(Layout element annotations)
%%
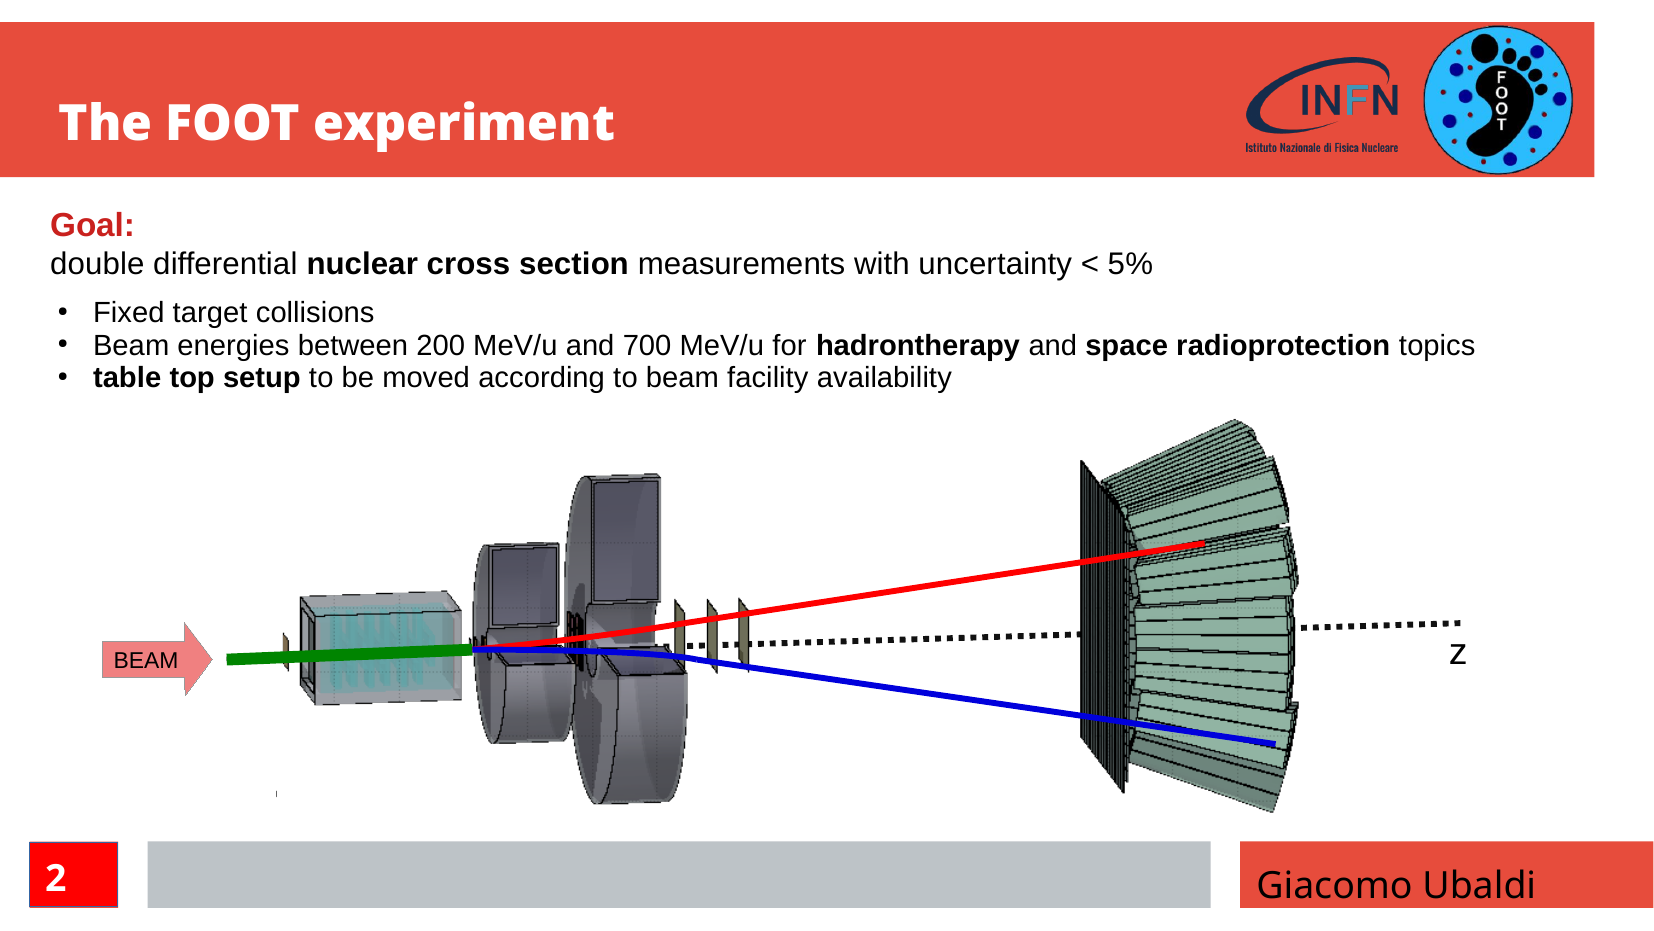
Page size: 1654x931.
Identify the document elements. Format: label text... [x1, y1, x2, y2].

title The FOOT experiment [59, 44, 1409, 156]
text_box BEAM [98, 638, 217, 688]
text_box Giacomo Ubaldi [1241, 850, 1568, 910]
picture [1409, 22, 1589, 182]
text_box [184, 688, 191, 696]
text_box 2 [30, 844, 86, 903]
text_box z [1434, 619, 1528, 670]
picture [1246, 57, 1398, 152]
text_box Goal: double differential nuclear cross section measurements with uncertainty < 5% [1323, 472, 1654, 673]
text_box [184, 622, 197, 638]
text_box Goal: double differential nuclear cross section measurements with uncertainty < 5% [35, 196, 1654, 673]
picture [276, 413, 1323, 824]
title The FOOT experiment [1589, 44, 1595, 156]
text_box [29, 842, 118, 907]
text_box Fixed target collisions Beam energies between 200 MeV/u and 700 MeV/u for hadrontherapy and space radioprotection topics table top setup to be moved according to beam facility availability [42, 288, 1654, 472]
%%
What is asked: Find every line in the records that contains the word "experiment", with case counting, and copy each of those lines.

Written answer:
title The FOOT experiment [59, 44, 1409, 156]
title The FOOT experiment [1589, 44, 1595, 156]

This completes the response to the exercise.